• **DATASET CONTENT**:
============

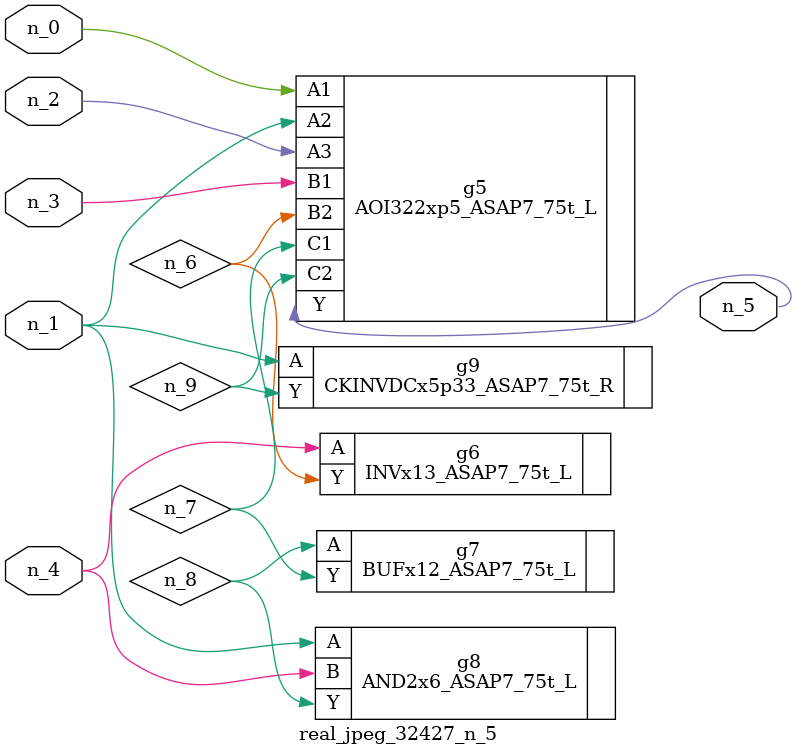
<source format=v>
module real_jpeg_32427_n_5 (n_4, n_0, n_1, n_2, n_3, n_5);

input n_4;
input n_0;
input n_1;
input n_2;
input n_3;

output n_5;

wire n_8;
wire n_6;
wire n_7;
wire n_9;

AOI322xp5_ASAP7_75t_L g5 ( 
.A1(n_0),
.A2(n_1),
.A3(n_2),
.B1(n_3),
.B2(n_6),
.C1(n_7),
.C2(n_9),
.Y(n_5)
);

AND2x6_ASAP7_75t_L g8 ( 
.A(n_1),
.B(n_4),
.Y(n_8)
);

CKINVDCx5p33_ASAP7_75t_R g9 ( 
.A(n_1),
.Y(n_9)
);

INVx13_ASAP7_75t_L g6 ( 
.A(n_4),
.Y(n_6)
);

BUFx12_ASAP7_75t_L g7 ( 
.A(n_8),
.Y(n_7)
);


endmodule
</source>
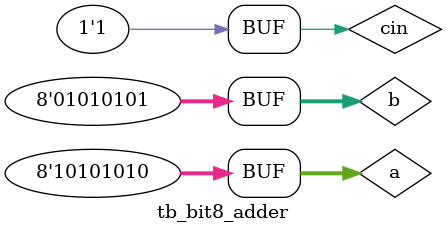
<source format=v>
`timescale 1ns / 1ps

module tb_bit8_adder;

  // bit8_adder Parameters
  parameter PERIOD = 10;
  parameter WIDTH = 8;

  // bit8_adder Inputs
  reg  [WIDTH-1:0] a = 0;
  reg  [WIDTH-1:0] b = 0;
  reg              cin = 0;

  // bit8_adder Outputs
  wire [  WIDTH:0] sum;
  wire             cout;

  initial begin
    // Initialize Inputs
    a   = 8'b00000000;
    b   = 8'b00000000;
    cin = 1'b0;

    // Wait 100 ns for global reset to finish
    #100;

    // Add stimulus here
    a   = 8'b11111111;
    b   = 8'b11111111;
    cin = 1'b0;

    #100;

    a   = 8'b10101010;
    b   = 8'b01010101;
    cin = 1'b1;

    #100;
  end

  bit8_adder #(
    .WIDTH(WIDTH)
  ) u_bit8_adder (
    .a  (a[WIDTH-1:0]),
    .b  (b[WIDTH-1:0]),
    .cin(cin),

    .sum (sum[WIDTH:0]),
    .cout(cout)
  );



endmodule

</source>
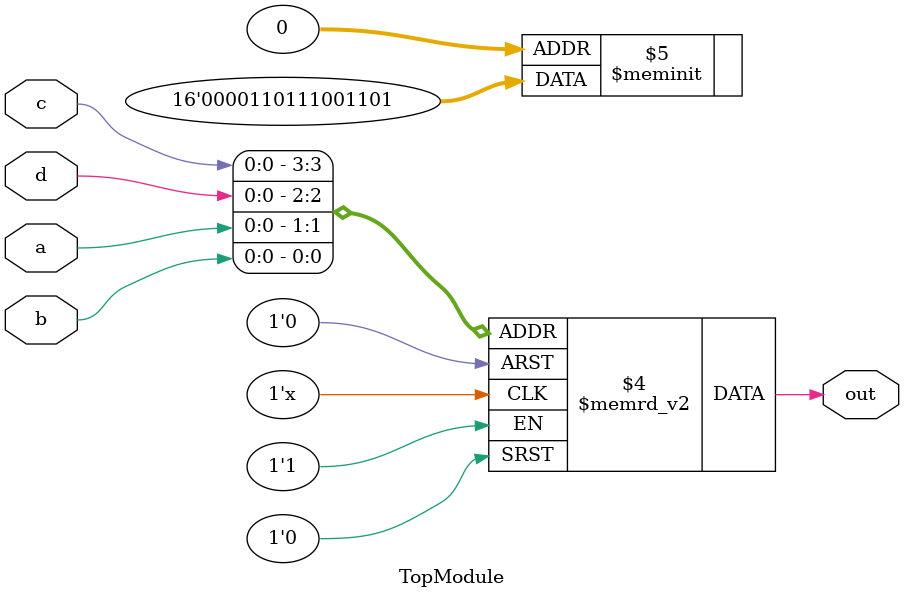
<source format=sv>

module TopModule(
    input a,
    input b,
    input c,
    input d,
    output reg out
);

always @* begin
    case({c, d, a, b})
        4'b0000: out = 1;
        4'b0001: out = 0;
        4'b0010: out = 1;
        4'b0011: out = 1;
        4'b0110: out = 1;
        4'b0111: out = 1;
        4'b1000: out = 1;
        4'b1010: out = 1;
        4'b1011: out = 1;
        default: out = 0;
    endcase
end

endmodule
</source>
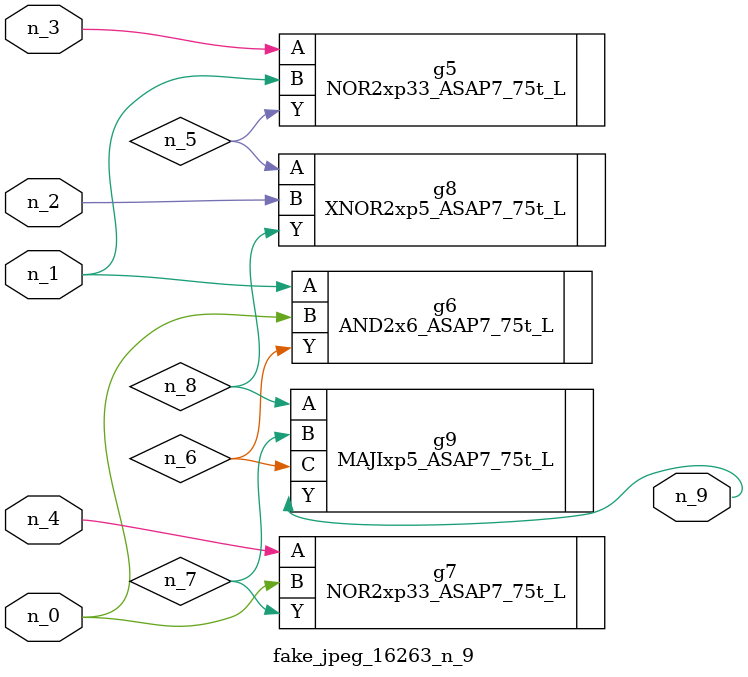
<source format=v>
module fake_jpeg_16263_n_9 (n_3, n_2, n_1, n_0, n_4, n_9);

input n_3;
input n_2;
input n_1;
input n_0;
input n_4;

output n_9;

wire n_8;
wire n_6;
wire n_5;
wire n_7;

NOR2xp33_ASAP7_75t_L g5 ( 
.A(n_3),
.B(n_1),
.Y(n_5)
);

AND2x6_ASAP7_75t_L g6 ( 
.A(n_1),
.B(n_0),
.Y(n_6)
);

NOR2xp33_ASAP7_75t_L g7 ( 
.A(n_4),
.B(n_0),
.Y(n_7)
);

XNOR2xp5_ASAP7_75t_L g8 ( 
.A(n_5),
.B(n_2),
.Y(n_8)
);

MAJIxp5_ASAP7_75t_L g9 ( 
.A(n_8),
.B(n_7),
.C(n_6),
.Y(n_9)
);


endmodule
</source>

============

• **WHAT THE TASK ASKS**: Filter the data above, keeping only lines that include the string "Inputs".

• **TASK ANSWER**:
  // bit8_adder Inputs
    // Initialize Inputs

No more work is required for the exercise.